• What you need to do:
Restate, word for word, the lines from the opening line of the data through the line containing "rall experience. Similarly, weddings", both included, and nothing else.

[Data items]

#####

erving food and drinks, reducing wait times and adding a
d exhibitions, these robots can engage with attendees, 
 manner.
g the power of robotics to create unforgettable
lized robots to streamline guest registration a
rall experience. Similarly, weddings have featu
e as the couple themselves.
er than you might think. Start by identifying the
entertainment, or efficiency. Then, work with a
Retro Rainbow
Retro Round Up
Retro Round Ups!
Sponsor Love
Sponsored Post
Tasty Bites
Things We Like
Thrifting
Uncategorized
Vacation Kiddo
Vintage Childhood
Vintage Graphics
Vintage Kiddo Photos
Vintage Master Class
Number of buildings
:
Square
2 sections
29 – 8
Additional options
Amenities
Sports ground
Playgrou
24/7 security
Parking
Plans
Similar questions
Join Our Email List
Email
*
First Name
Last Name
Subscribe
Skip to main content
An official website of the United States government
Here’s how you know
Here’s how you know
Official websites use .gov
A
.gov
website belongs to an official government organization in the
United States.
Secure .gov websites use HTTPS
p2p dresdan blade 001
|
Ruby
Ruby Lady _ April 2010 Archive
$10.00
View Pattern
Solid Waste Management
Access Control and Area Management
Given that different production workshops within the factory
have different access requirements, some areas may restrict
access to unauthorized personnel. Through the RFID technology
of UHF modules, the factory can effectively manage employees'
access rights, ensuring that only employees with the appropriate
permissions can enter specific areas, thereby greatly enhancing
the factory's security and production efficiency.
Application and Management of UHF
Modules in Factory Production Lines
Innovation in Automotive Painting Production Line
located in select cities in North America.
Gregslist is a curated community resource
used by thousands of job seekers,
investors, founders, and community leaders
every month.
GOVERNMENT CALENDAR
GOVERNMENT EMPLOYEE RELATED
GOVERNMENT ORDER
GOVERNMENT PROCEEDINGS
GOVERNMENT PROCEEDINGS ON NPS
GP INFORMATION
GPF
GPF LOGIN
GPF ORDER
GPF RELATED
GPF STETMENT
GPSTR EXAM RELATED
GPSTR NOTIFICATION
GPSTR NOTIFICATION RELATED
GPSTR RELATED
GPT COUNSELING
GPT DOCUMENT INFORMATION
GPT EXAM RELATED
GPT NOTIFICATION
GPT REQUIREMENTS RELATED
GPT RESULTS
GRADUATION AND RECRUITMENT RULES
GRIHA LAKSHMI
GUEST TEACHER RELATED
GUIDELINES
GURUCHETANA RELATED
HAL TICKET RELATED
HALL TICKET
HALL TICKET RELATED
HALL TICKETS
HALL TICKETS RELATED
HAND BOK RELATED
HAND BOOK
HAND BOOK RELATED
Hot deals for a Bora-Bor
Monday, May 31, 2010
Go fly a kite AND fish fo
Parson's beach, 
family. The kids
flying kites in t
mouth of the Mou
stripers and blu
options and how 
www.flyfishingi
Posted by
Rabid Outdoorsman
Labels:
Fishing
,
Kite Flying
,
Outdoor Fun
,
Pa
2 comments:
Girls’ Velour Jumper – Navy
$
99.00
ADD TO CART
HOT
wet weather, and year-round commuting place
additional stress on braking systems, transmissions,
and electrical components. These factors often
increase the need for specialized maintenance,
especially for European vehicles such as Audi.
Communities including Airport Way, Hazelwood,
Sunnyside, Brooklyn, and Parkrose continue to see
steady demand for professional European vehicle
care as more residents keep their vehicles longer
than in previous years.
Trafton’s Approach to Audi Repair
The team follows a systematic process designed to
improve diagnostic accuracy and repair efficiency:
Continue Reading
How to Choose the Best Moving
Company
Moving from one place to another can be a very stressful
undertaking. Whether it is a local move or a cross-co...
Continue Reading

#####

• Written answer:
erving food and drinks, reducing wait times and adding a
d exhibitions, these robots can engage with attendees, 
 manner.
g the power of robotics to create unforgettable
lized robots to streamline guest registration a
rall experience. Similarly, weddings have featu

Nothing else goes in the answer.